#### [EXTRAIT]
——————

Cette méthode d’essence mixte utilise l’approche participative et a un volume horaire de 300 heures dans le premier niveau de formation. A raison de 6 heures par jour. 50 jours sont nécessaires pour épuiser le programme du niveau dit alphabétisation initiale (A.I.). La formule peut être intensive (50 à 48 jours), semi-intensive (75 jours) et étalée (90 jours et plus).

Le deuxième niveau ou formation complémentaire de base (FCB) dure 36 jours et vise la consolidation des acquis du premier niveau de formation en vue de permettre à l’apprenant d’entamer le niveau d’apprentissage des activités professionnelles ou formations techniques spécifiques.

Le troisième niveau est de durée variable en fonction du thème de la formation. Il s’agit de la formation technique spécifique (FTS).

Un apprenant qui a franchi les trois étapes est considéré comme un alphabétisé fonctionnel sur le terrain.

2. Analyse critique des méthodes utilisées au Burkina Faso

a. Le rattrapage scolaire
Le rattrapage scolaire est une autre forme d’enseigner le français. Elle consiste à organiser des séances d’enseignements pendant les temps de repos et les moments qui semblent qui pouvaient être consacrés à la vie en communauté, et aux causeries pour alimenter le ciment social. L’heure consacrée au cours du soir sont les moments les plus propice pour faire les contes au clair de lune, ou pour organiser des soirées récréatives pour permettre à la nouvelle génération de profiter des musiques anciennes, de découvrir des sons et du même coup recevoir une éducation traditionnelle. Car beaucoup de chose se faisait la nuit.

——————

#### [DOCUMENTS FOURNIS]
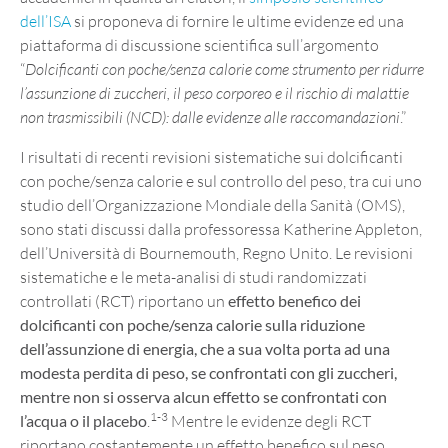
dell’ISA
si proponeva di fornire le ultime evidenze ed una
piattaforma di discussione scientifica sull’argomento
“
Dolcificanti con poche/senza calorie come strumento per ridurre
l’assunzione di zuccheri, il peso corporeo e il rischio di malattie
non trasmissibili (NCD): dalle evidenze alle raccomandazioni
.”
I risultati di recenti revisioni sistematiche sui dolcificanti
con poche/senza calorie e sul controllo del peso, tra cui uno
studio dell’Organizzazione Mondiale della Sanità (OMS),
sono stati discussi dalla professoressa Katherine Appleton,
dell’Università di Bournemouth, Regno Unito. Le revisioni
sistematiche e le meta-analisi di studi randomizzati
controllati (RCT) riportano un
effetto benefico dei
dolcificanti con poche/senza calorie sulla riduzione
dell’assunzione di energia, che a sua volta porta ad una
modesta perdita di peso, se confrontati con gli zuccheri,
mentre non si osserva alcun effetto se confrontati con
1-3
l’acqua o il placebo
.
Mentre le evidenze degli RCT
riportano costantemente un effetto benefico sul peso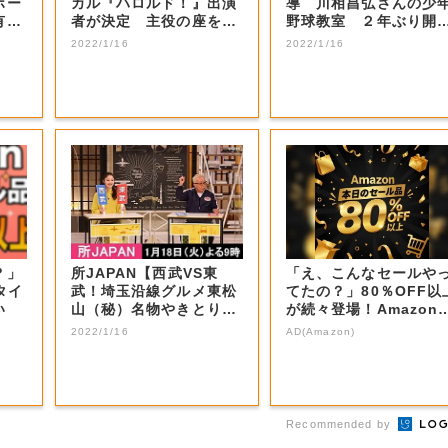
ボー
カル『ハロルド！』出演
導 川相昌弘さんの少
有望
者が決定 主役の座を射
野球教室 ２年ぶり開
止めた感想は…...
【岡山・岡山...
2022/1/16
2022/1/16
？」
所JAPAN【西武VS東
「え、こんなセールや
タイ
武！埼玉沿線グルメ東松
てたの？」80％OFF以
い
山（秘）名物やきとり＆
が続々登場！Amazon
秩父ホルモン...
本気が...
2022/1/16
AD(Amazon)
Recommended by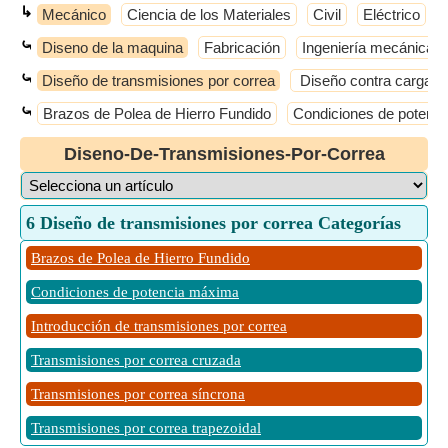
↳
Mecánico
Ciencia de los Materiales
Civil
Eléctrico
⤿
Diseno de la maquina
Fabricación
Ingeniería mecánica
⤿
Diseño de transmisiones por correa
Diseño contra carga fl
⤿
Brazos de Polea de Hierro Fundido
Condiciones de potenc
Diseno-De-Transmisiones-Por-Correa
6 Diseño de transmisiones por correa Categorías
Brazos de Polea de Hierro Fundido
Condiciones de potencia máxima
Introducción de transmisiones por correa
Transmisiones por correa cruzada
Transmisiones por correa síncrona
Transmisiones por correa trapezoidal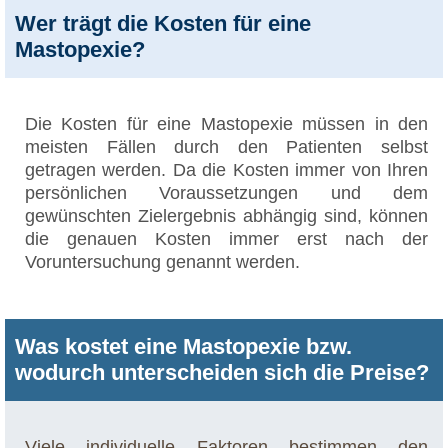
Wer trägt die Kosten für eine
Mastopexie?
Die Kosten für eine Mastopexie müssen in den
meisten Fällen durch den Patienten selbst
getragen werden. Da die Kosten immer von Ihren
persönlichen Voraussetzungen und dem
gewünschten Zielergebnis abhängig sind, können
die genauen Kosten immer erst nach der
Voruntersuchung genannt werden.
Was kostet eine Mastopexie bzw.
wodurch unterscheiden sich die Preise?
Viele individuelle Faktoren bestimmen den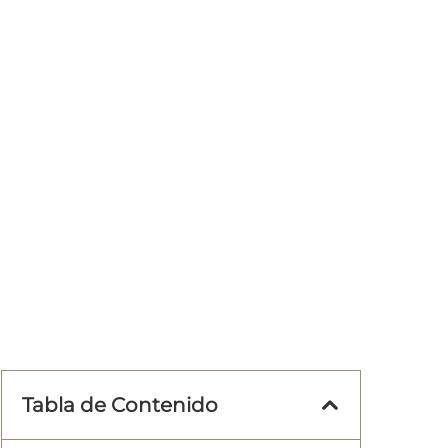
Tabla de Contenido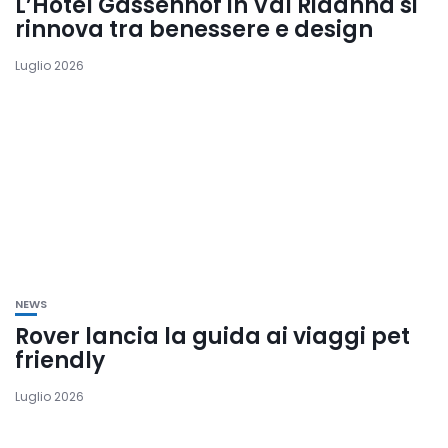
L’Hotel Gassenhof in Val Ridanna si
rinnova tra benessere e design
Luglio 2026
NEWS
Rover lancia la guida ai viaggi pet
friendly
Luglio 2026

——————

#### [CONSIGNE 1]
Résumez l'extrait en trois phrases.
#### [CONSIGNE 2]
Recopiez l'extrait en commençant par « Cette méthode d’essence » et en poursuivant jusqu'à « jours et plus). ».
Les documents n'interviennent en rien ici.

#### [RÉPONSE 1]
La méthode décrite compte trois niveaux de formation : l'alphabétisation initiale de 300 heures, soit 50 jours à raison de 6 heures par jour, puis la formation complémentaire de base de 36 jours, qui consolide les acquis du premier niveau, et enfin la formation technique spécifique, dont la durée varie selon le thème. Un apprenant qui a franchi ces trois étapes est considéré comme un alphabétisé fonctionnel sur le terrain. Le rattrapage scolaire est ensuite présenté comme une autre forme d'enseigner le français, avec des séances organisées pendant les temps de repos et les moments qui pouvaient être consacrés à la vie en communauté.

#### [RÉPONSE 2]
Cette méthode d’essence mixte utilise l’approche participative et a un volume horaire de 300 heures dans le premier niveau de formation. A raison de 6 heures par jour. 50 jours sont nécessaires pour épuiser le programme du niveau dit alphabétisation initiale (A.I.). La formule peut être intensive (50 à 48 jours), semi-intensive (75 jours) et étalée (90 jours et plus).